Commentary Magazine


Topic: U.S.-Israel policy

Did Romney Offer an Alternative on Iran?

Mitt Romney’s foreign policy address at the Veterans of Foreign Wars convention today rehearsed some of the themes he has been trying to promote throughout the campaign. Romney got a standing ovation when he mentioned President Obama’s habit of giving apologies for America “that were not due” and also scored points on the topic of White House leaks of classified information and the administration’s “shabby” treatment of Israel. But in his survey of the country’s standing abroad, his strongest point was his highlighting of the president’s failure to stop Iran’s nuclear program.
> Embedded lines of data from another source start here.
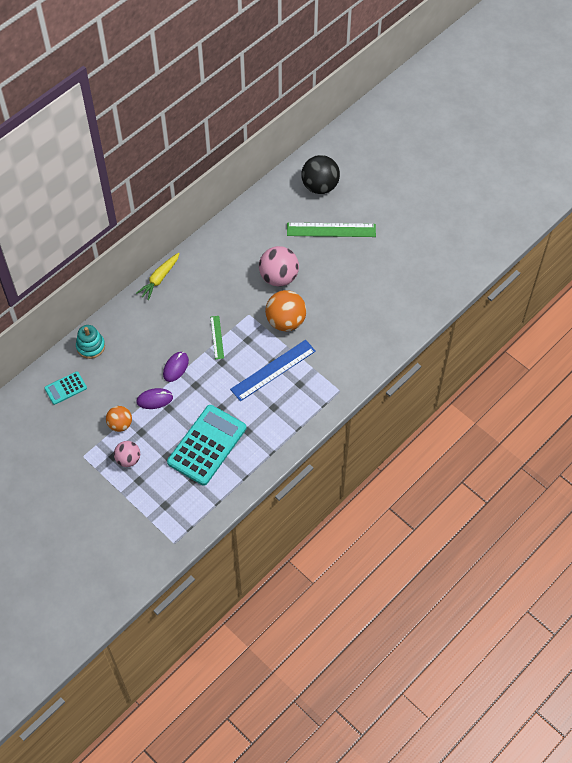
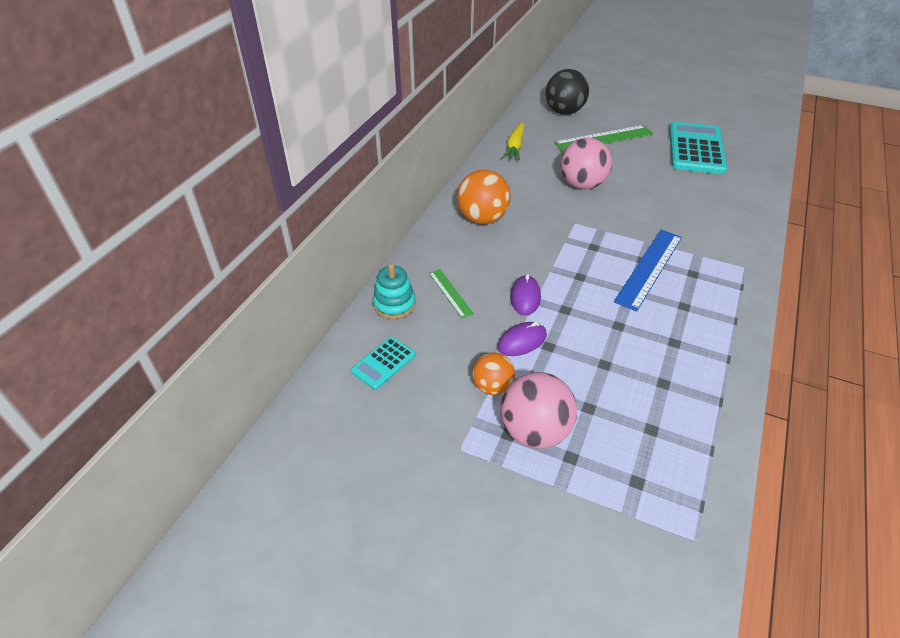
camera: 20 degrees left, 15 degrees down
pink ball [114,441,140,467] -> pink ball [500,372,577,448], size x1.65
yellow carrot [136,253,179,300] -> yellow carrot moved to [502,122,524,161]
turquoise calculator [167,405,246,486] -> turquoise calculator moved to [669,122,727,174]
green ruler [210,316,224,359] -> green ruler moved to [429,269,474,318]
orange ball [265,290,307,331] -> orange ball moved to [457,170,511,224]

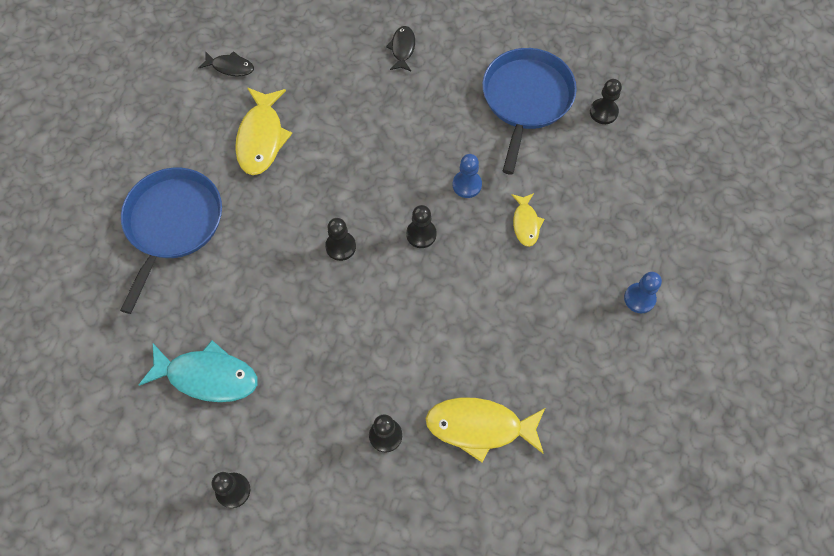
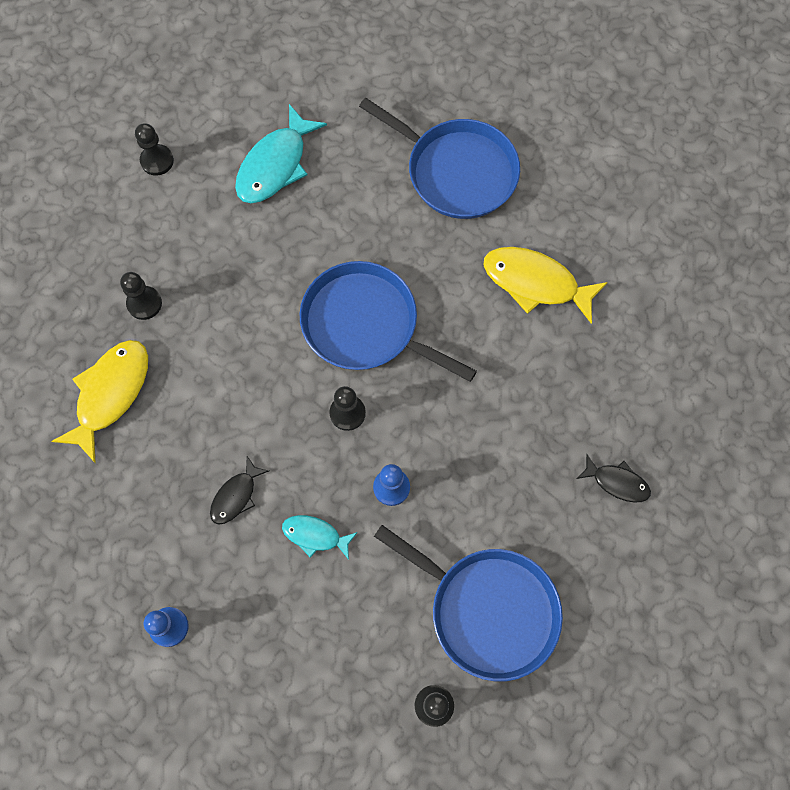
camera: 110 degrees right, 5 degrees up
black fish [199,51,254,76] -> black fish moved to [210,456,269,525]
black pawn [325,218,356,261] -> blue pan [300,261,477,382]
yellow fish [511,193,544,247] -> turquoise fish [282,515,358,560]

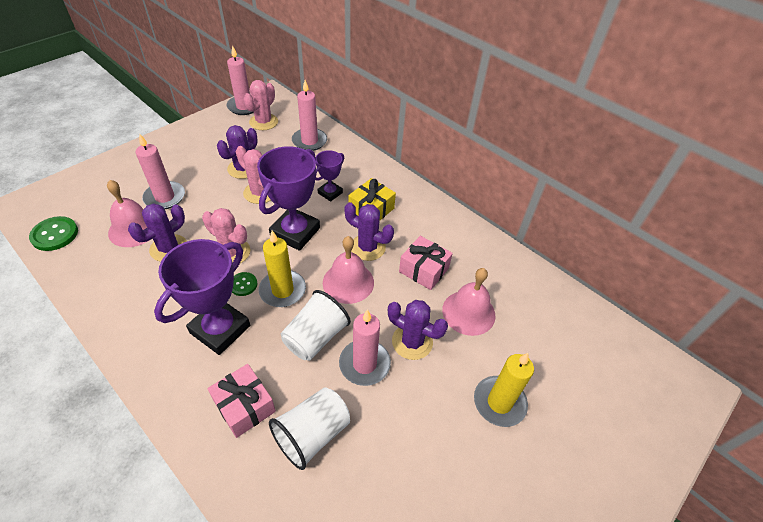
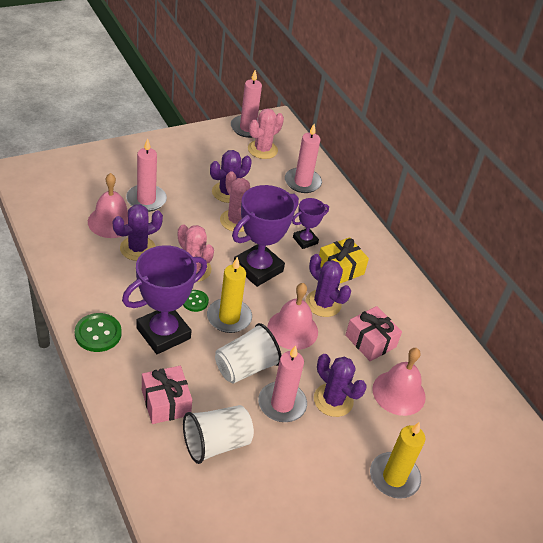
camera: 15 degrees right, 5 degrees down
green button [29,216,78,251] -> green button moved to [75,313,122,352]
Though President Obama continues to promise that Iran will not go nuclear on his watch, this is the one foreign policy front on which Romney’s attempt to pose the “are you better off than you were four years ago” question gives him a clear advantage. While the Republican candidate’s critique of the president’s announcement of a withdrawal date for all U.S. troops from Afghanistan is well-taken — and prompted an angry pushback from the president in his VFW speech yesterday — Obama is probably right to count on a war weary public to give him a pass on the advantage he has handed the Taliban. But the Iranian nuclear threat, which Obama has met with feckless “engagement,” futile diplomacy and belated and half-heartedly enforced sanctions, is an issue on which his position is difficult to defend. The question is, did Romney offer a coherent alternative policy? The answer is a qualified yes.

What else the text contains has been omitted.